Supporters of higher education in New York's legislature -- and even in Congress, where college officials have asked Rep. Timothy Bishop (D-N.Y.) to press state leaders on their behalf -- are hoping that state decision makers will find creative ways to use other parts of the stimulus package to do what the education stabilization fund appears not to be doing in their case.

"No one in New York is trying to stick it to higher education -- it's just that the proposed cuts are so significant for K-12" that it skews the stimulus calculation, Bishop, the New York Congressman and former college administrator, said in an interview. He said he had been in "extensive" discussions with Governor Paterson's office about the prospect of directing toward higher education money from the 18 percent of the stabilization fund set aside for governors' discretionary use (a total of $500 million over two years) or from the billions of dollars in federal Medicaid funds that the stimulus package contains for New York and other states.

"To the extent that [the Medicaid] contributions from the feds exceeds the cuts proposed for health care [in New York], that becomes discretionary money for legislature to spend," Bishop said. "Hopefully through those two areas of flexibility, higher education can receive a piece of that."

Bishop and others may be working against the grain if they're hoping that states' leaders will use funds other than those targeted for higher education to help colleges and universities, given the many competing priorities and constituencies, virtually all of whom see themselves as needy in the current economy.

"It's a little hard now to gauge exactly what states are doing, but what states are not doing is taking the [discretionary] 18 percent of stimulus money and throwing it into higher education," says one state executive branch official, who asked not to be identified. Some colleges seem to have pegged their hearts on deriving those dollars for facilities and other things, but at the end of the day, there are a lot of other priorities in states after that money -- criminal justice, health care, health insurance. I don’t think you’re going to get a lot of new roofs [on college campuses] out of this."

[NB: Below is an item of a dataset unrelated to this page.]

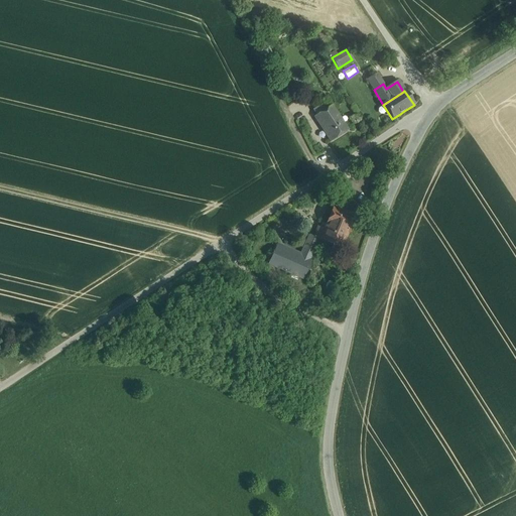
[(332,107),(324,95),(318,98),(327,111),(332,107)]
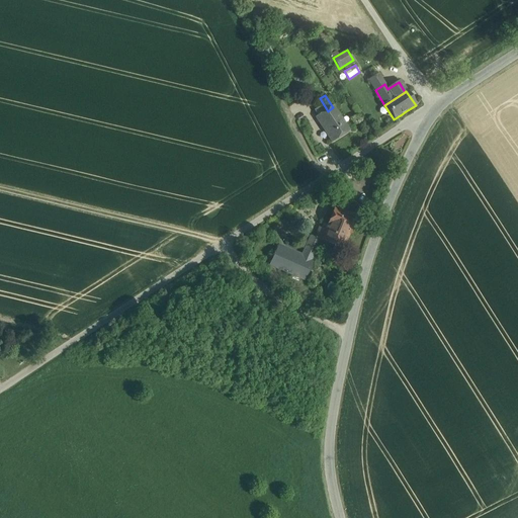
[(349,132),(333,107),(328,111),(317,118),(333,143),(349,132)]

And while the stimulus funds appear poised to help public colleges in many states stave off the harshest cuts and steepest tuition increases in the short term, they are unlikely to dramatically alter the financial picture for state higher education unless state and institutional leaders use the money to restructure and reengineer their operations for a leaner future, experts on public higher education say.

"Anybody who thinks this is going to make life easy is dreaming, but it was never intended to do that," says Paul Lingenfelter, executive director of the State Higher Education Executive Officers. "This is an effort to make things manageable, to reduce the damage of this downturn, and to really stimulate an upturn economically and promote innovation on campuses."